ICD-10-PCS on the other hand, is very different from Volume 3 of ICD-9-CM, which includes procedures. In fact, ICD-10-PCS is very different from anything we've ever used for coding. The fact that there are no inclusion and exclusion notes - no tabular listing, in fact - only pages of tables, makes it seem daunting. This will be a huge impact, no doubt.

But should you worry about it? Remember - ICD-10-PCS has limited application. It is only required for billing on hospital inpatient claims. So if you work for a physician - or plan to - you will not have to learn ICD-10-PCS. If you code outpatients in a hospital, the jury is still out. Many hospitals still collect ICD-9-CM procedure codes for outpatients so they can use the data internally (remember - coding is about data collection too, not just billing). There is much discussion in the industry on the productivity impact of having coders code in both ICD-10-PCS and CPT for hospital outpatient services.

CPT is not at all affected by ICD-10 implementation. If you code for a physician, you will continue to use CPT to code and bill for his services and procedures.

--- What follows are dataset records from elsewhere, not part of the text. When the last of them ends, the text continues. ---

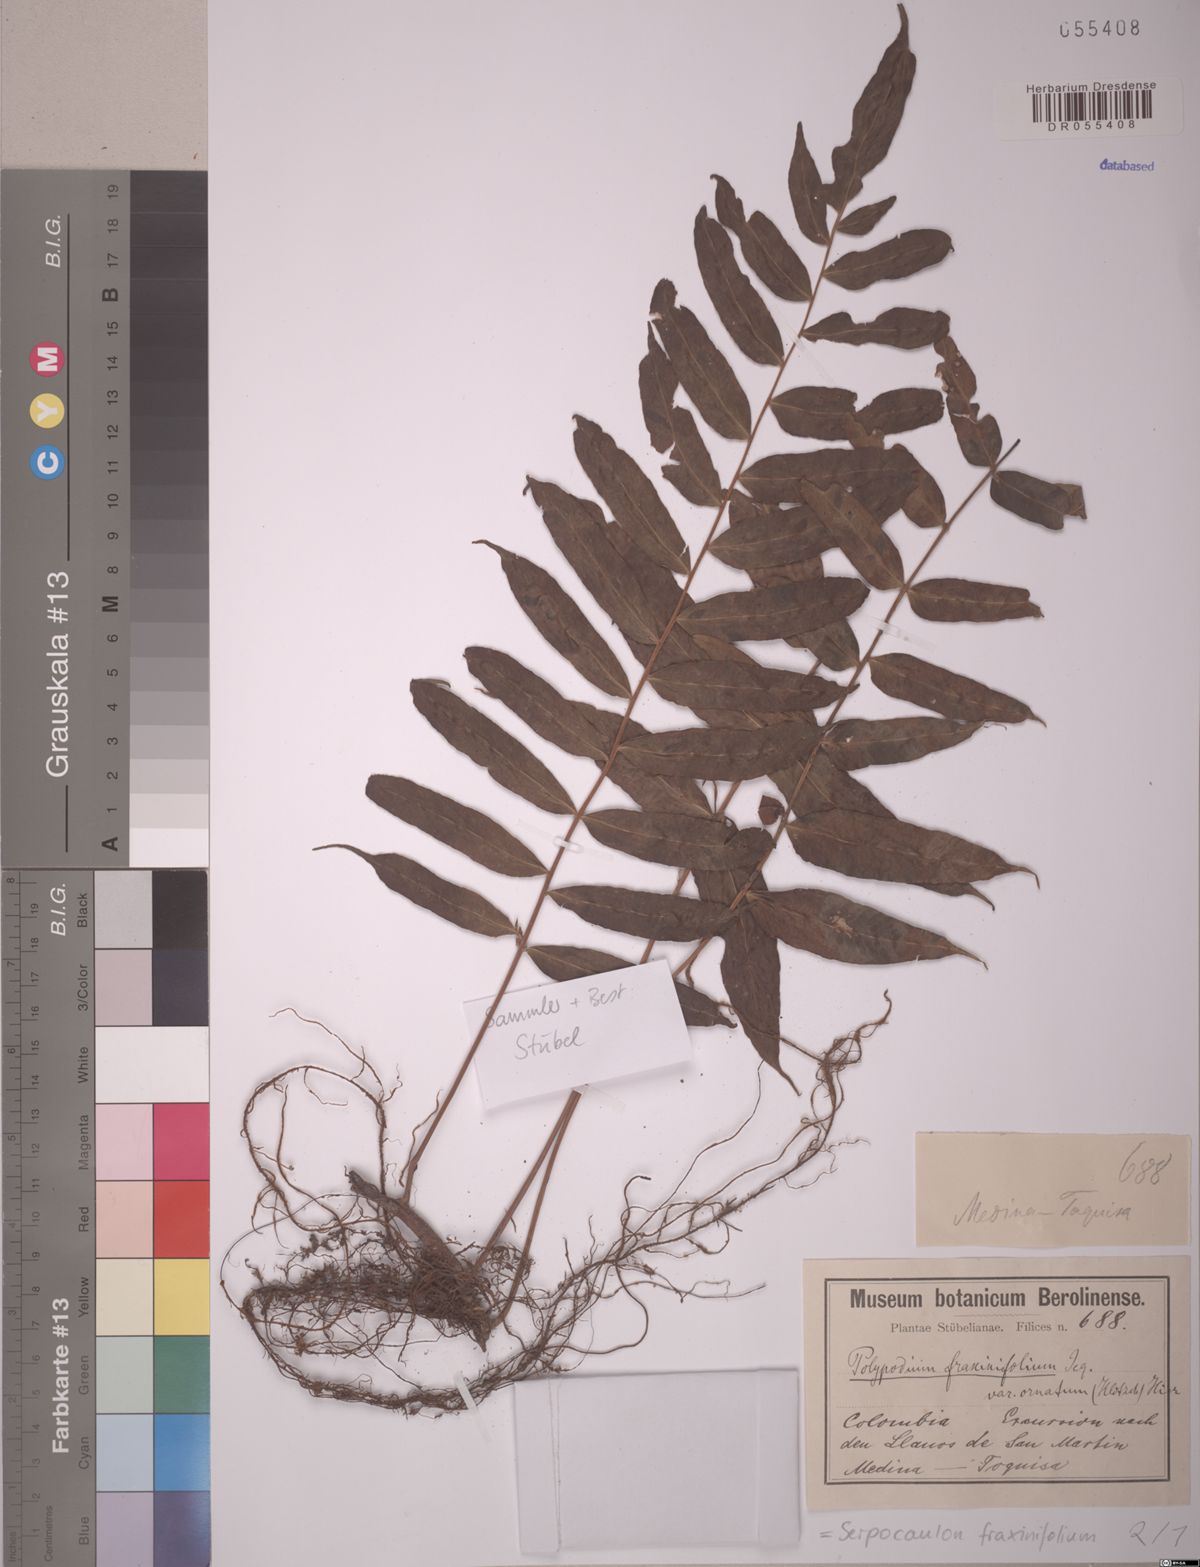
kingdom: Plantae
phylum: Tracheophyta
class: Polypodiopsida
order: Polypodiales
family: Polypodiaceae
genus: Serpocaulon
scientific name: Serpocaulon fraxinifolium
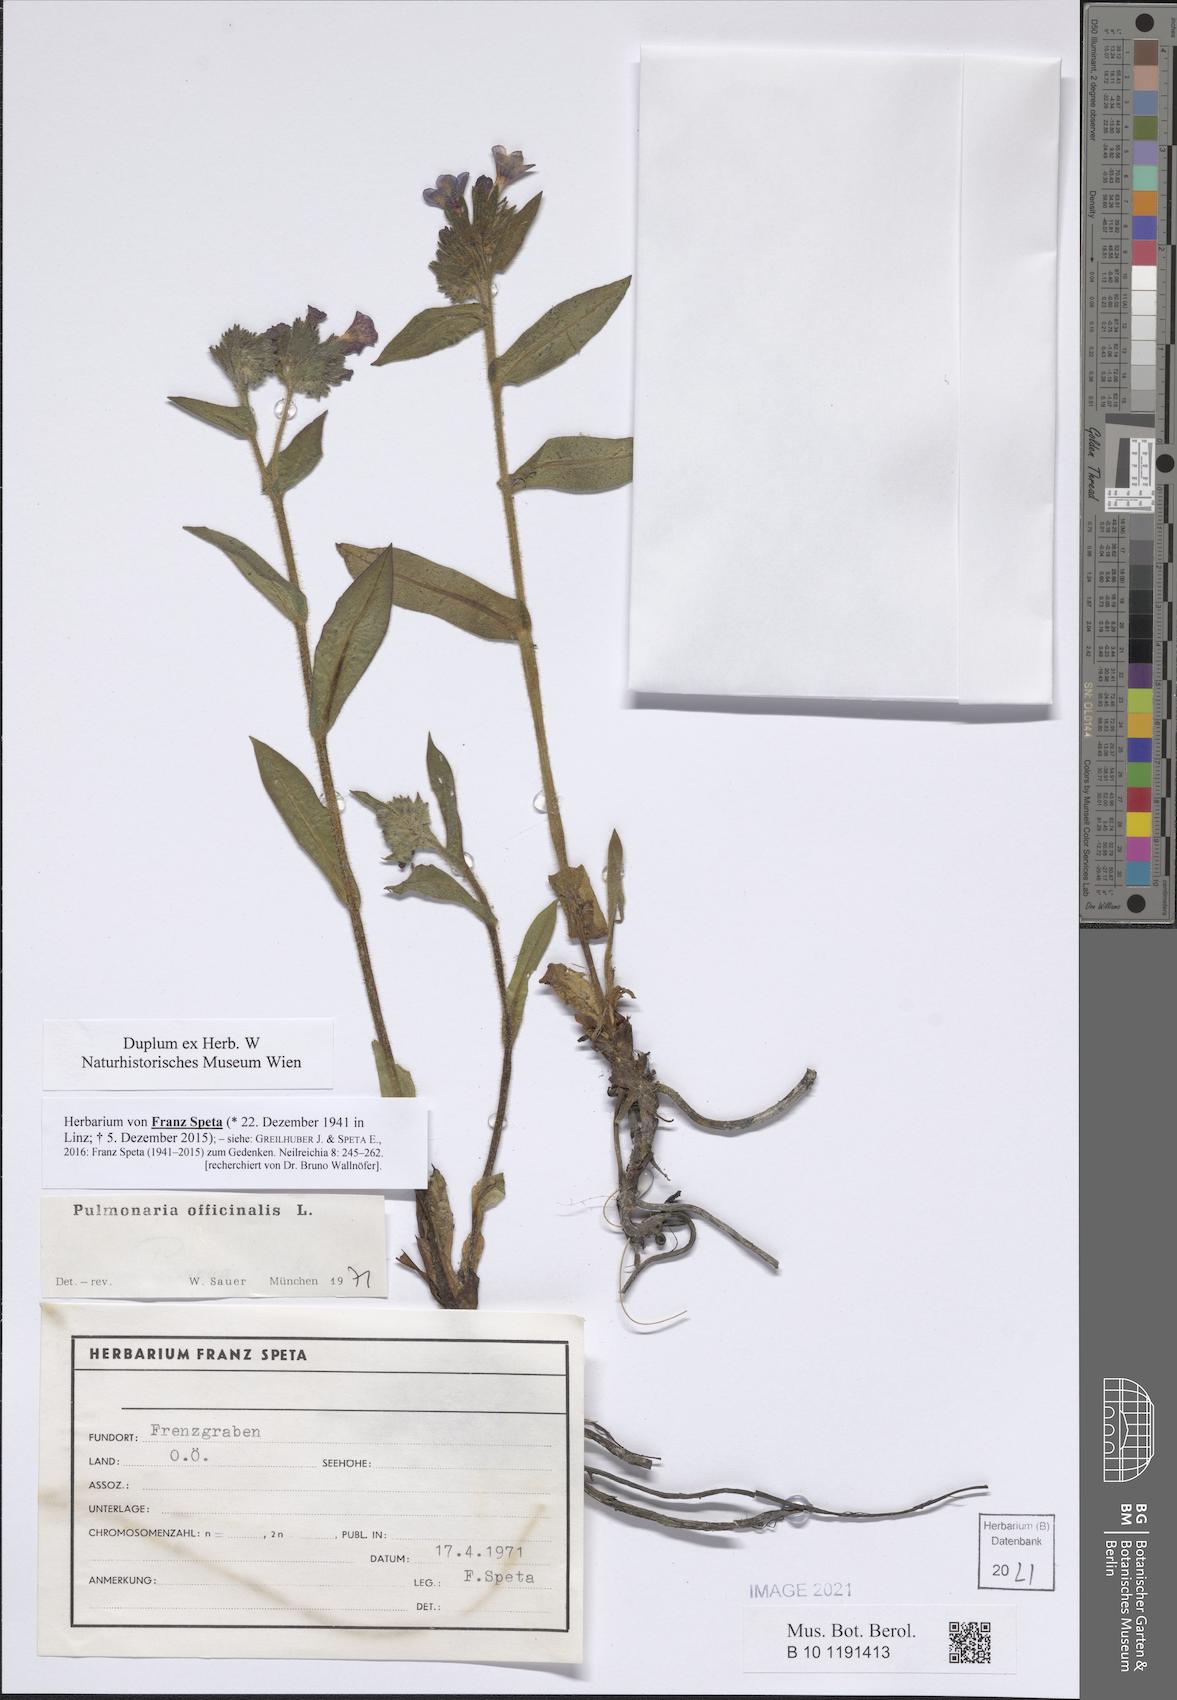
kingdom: Plantae
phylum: Tracheophyta
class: Magnoliopsida
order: Boraginales
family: Boraginaceae
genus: Pulmonaria
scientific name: Pulmonaria officinalis
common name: Lungwort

Of course, if you find you have an affinity for ICD-10-PCS, perhaps this will help you determine your career path and you can look for opportunities to code in a hospital. Inpatient coding is usually a higher level coding position, so it may take time to get promoted up, but if you have the skill for ICD-10-PCS, it's my belief that you will be in demand. I think some current inpatient coders may decide they don't care for ICD-10-PCS at all and make some changes in their career paths.